Given records:
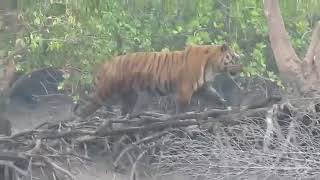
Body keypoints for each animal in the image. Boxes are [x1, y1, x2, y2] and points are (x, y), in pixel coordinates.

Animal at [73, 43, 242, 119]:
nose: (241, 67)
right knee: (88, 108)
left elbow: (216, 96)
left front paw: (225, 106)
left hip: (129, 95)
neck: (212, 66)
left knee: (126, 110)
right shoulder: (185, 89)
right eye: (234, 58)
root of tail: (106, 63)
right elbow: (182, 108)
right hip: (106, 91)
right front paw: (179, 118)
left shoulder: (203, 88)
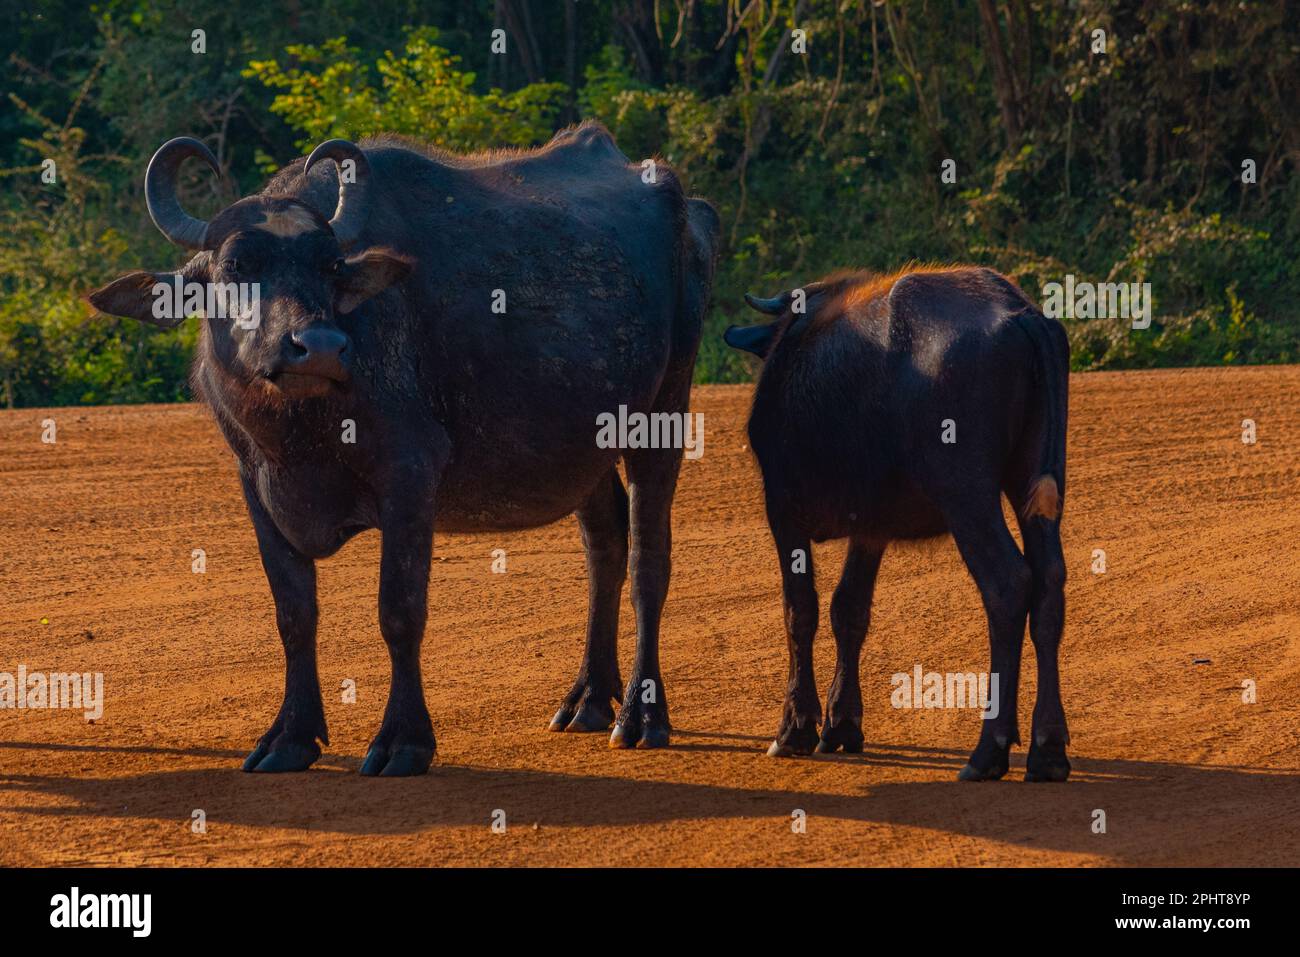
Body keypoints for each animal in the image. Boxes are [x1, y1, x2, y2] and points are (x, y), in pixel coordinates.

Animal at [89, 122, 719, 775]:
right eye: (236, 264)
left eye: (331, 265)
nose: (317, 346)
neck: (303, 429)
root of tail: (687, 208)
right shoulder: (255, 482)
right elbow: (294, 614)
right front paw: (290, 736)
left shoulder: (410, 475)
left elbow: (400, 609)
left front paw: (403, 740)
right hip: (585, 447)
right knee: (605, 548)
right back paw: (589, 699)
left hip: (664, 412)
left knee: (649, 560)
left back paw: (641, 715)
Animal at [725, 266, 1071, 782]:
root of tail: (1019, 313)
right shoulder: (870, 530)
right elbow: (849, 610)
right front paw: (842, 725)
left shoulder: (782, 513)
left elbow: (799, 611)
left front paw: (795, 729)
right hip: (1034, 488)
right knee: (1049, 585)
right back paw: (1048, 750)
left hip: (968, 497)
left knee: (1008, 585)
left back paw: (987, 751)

---

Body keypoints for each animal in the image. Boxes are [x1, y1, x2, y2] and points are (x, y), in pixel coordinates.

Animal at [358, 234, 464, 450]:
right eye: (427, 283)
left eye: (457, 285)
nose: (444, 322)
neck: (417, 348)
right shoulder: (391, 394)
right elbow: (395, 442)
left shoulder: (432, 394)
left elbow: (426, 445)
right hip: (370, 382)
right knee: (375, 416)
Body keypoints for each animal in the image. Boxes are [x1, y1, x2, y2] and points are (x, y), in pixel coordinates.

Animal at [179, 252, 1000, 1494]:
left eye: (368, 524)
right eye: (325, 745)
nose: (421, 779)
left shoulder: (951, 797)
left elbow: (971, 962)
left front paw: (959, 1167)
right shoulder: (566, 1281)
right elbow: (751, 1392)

Exercise description: Your answer should consist of the lines from the line with "right shoulder: (255, 482)" to the line with "left back paw: (987, 751)" above, repeated exactly, both ends included.

Response to the exercise:
right shoulder: (255, 482)
right elbow: (294, 614)
right front paw: (290, 736)
left shoulder: (410, 475)
left elbow: (400, 609)
left front paw: (403, 740)
right hip: (585, 447)
right knee: (605, 548)
right back paw: (589, 699)
left hip: (664, 412)
left knee: (649, 560)
left back paw: (641, 715)
Animal at [725, 266, 1071, 782]:
root of tail: (1019, 313)
right shoulder: (870, 530)
right elbow: (849, 610)
right front paw: (842, 725)
left shoulder: (782, 513)
left elbow: (799, 611)
left front paw: (795, 729)
right hip: (1034, 488)
right knee: (1049, 585)
right back paw: (1048, 750)
left hip: (968, 497)
left knee: (1008, 585)
left back paw: (987, 751)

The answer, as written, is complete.